Nate is actually giving a talk at EGX on Sunday about the difference between a great idea and a playable game. "Let’s face it, apart from at the slim end of the indie wedge, there is far less innovation than there should be in the theming of games. There’s still a massive focus on violent confrontation," he says. "Diversity in AAA games is still nowhere near where it needs to be. It’s still basically a vast amount of the industry by revenue comes from men wandering around hostile landscapes with rifles. So yeah, innovation is important and ideas are important, but they are only one part of the work."
Crowley wouldn't mind if other people took ideas from his book and turned them into games, though. "I think that’d be brilliant!" he laughs. "I mean, I don’t want all 100 to be made because that would make the title of the book a balls-out lie. But no, it would be fantastic if an idea I’d had gave someone the motivation they needed to start developing something. I mean, obviously, if they were looking to go on and make a AAA behemoth out of it, my agent would probably like a word..."
Crowley gave some really interesting insight into some legal aspects of creating a book that dabbled with parodies of pop culture.

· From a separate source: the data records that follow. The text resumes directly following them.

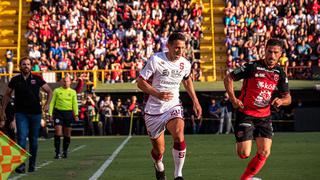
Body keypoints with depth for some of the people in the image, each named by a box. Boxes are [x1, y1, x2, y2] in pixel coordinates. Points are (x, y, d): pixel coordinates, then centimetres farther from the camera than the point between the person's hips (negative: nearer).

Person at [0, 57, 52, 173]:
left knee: (33, 140, 8)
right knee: (21, 138, -13)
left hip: (35, 113, 1)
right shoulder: (15, 80, 3)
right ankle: (21, 165, -16)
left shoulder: (37, 79, 1)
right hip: (20, 113, -1)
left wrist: (47, 104, -4)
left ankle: (32, 164, 19)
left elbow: (49, 91, 10)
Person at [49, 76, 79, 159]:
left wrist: (76, 114, -4)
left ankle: (65, 151, 16)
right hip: (58, 112, -2)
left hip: (68, 113, 2)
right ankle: (57, 152, -8)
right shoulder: (57, 91, 7)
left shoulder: (73, 92, 10)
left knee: (67, 134, 4)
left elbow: (75, 104, 8)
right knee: (58, 132, -11)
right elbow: (52, 102, 6)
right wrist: (50, 114, -2)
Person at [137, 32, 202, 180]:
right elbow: (141, 82, -10)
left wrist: (195, 101, 20)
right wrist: (158, 94, -22)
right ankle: (159, 167, 45)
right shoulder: (156, 60, -13)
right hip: (154, 109, -2)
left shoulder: (185, 64, 0)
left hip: (173, 106, 2)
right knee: (159, 151, 8)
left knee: (179, 136, -30)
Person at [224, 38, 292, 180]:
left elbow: (288, 98, 8)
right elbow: (228, 78, -4)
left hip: (264, 117, 5)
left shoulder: (280, 73, 4)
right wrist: (233, 99, -15)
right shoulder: (253, 67, -11)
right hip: (245, 114, -5)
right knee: (244, 154, -11)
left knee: (264, 153, -7)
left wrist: (281, 101, -16)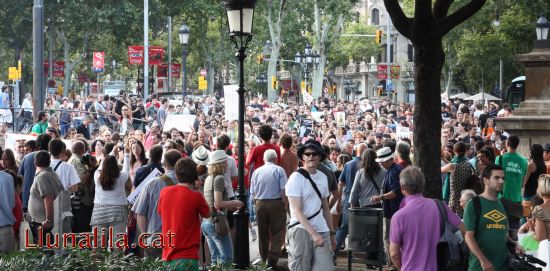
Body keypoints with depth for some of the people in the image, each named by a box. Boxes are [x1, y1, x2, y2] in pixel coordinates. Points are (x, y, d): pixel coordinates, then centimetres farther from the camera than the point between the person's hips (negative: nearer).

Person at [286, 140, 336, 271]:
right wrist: (313, 233, -20)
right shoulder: (296, 178, -7)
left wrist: (331, 233, 20)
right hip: (301, 230, -5)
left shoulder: (323, 177, 13)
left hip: (322, 231, 5)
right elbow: (297, 211, -13)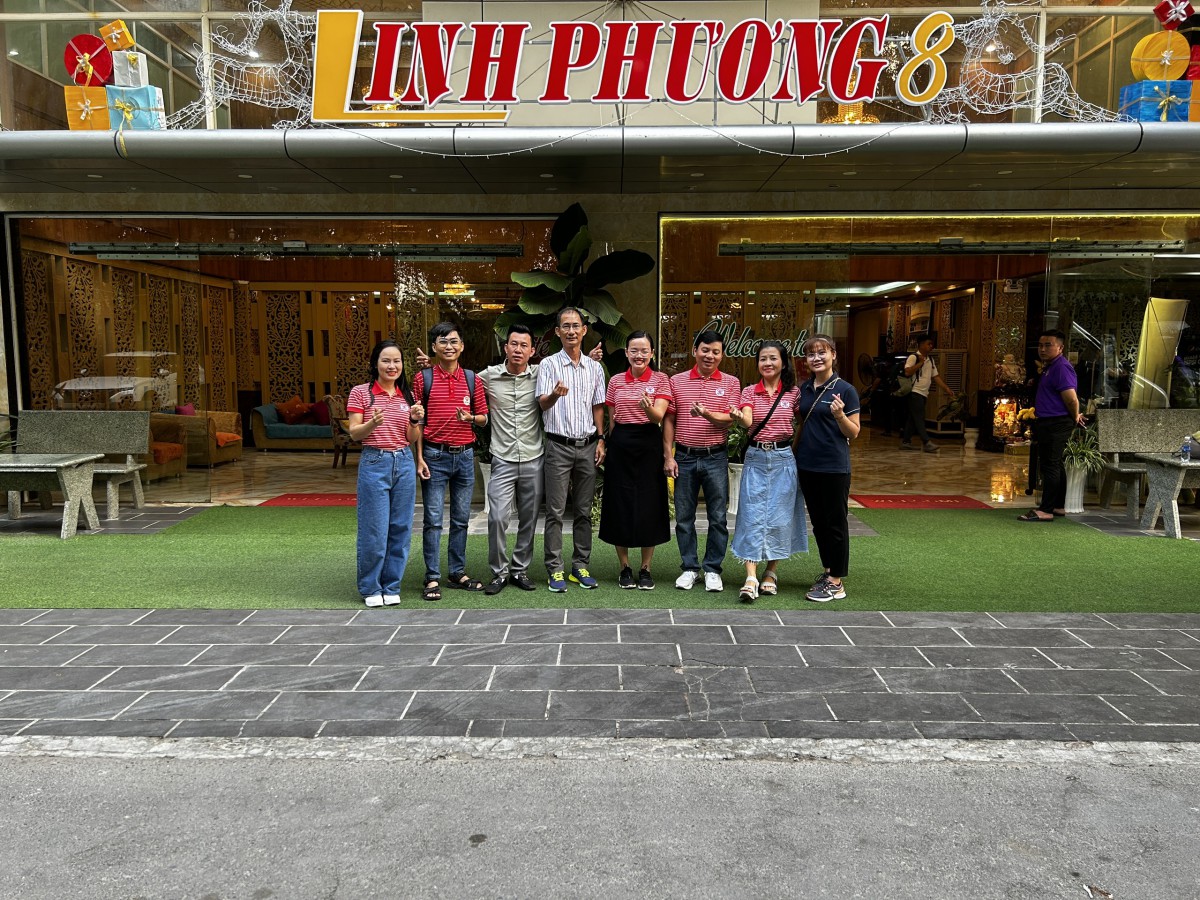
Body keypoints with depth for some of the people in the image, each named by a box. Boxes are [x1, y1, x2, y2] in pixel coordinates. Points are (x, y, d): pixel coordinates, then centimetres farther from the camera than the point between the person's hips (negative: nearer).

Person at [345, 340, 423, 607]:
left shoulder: (407, 396, 10)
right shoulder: (361, 393, -1)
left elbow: (412, 439, 10)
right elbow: (354, 433, -5)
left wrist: (415, 420, -10)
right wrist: (373, 423, -24)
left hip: (404, 463, 4)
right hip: (374, 463, -4)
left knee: (400, 528, 7)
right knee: (374, 530, -1)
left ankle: (391, 586, 20)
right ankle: (371, 588, 16)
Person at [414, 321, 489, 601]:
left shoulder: (472, 379, 8)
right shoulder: (424, 378, 0)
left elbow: (484, 418, 12)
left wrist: (471, 418, -11)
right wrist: (419, 458, -6)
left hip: (464, 455, 3)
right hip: (434, 455, -3)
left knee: (461, 519, 10)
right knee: (433, 520, -1)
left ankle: (458, 573, 22)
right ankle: (432, 578, 7)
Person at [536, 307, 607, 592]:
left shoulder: (594, 367, 11)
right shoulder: (549, 364, -1)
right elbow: (542, 403, -13)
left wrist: (600, 440, 6)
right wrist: (554, 395, -35)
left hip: (587, 446, 4)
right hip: (559, 445, -3)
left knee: (584, 510, 8)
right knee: (556, 511, -2)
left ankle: (581, 565, 17)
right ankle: (555, 569, 4)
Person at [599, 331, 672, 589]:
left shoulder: (661, 380, 0)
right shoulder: (616, 381, 8)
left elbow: (659, 416, -13)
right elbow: (611, 419, 13)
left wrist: (648, 408, -34)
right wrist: (609, 445, 7)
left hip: (648, 444, -2)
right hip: (620, 445, 2)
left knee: (648, 506, 0)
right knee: (620, 505, 4)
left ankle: (645, 569, 14)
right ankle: (625, 568, 17)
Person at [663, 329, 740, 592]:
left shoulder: (730, 383, 3)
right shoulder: (677, 381, 5)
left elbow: (730, 419, -6)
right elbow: (668, 420, 5)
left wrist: (708, 414, -26)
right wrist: (668, 456, -1)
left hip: (715, 457, -1)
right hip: (685, 457, 1)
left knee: (718, 517, 3)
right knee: (684, 516, 7)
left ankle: (713, 570, 15)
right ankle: (690, 568, 19)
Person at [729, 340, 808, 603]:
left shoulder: (793, 393, 3)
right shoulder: (749, 392, 1)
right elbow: (747, 423, -16)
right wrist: (739, 418, -38)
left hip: (783, 458, 0)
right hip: (755, 459, 0)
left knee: (779, 517, 4)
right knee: (752, 516, -6)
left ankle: (771, 572, 20)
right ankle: (751, 578, -8)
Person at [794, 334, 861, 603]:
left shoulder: (845, 389, -8)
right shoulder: (804, 389, 9)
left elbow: (854, 433, -8)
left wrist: (839, 415, -25)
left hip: (834, 467, -6)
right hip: (807, 466, 6)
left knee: (835, 522, 2)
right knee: (818, 521, 14)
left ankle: (836, 582, 10)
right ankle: (828, 570, 29)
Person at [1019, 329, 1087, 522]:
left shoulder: (1061, 368, -17)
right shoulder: (1050, 367, 17)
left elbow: (1071, 399, -24)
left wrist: (1075, 418, -8)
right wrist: (1075, 418, 21)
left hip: (1056, 425, -11)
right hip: (1049, 424, 11)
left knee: (1050, 466, -9)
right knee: (1055, 465, 16)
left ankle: (1046, 510, -8)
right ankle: (1059, 506, 26)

While most of the book’s first draft was signed off by lawyers, there was one very amusing game concept that had to be pulled at very late notice due to potential issues selling a product that touched on BBC properties. "We had game number 50 in the book as Monkey Tennis," Nate explains. "I don’t know if you’re an Alan Partridge fan, but Monkey Tennis is, of course, one of the TV shows he pitches during an increasingly desperate lunch with the commissioning editor for the BBC. It’s sort of gone down as a bit of a favourite among Partridge fans.
"These games don’t exist, but I’ve sort of created my whole own fictional history of gaming, indeed a fictional world in which all these games are real, and in this world, Partridge pitched Monkey Tennis to EA, who made it, and it was an absolute smash success, making him an overnight millionaire. We had artwork and everything for it. It was really lovely, but yeah, it was decided we couldn’t use Partridge’s likeness in that way, so I replaced it with ‘Moulin Luge’, which is a burlesque winter sports game."
100 Best Video Games (That Never Existed) is out now on Kindle and Paperback. Having read it, I can attest that it is a great short-form read.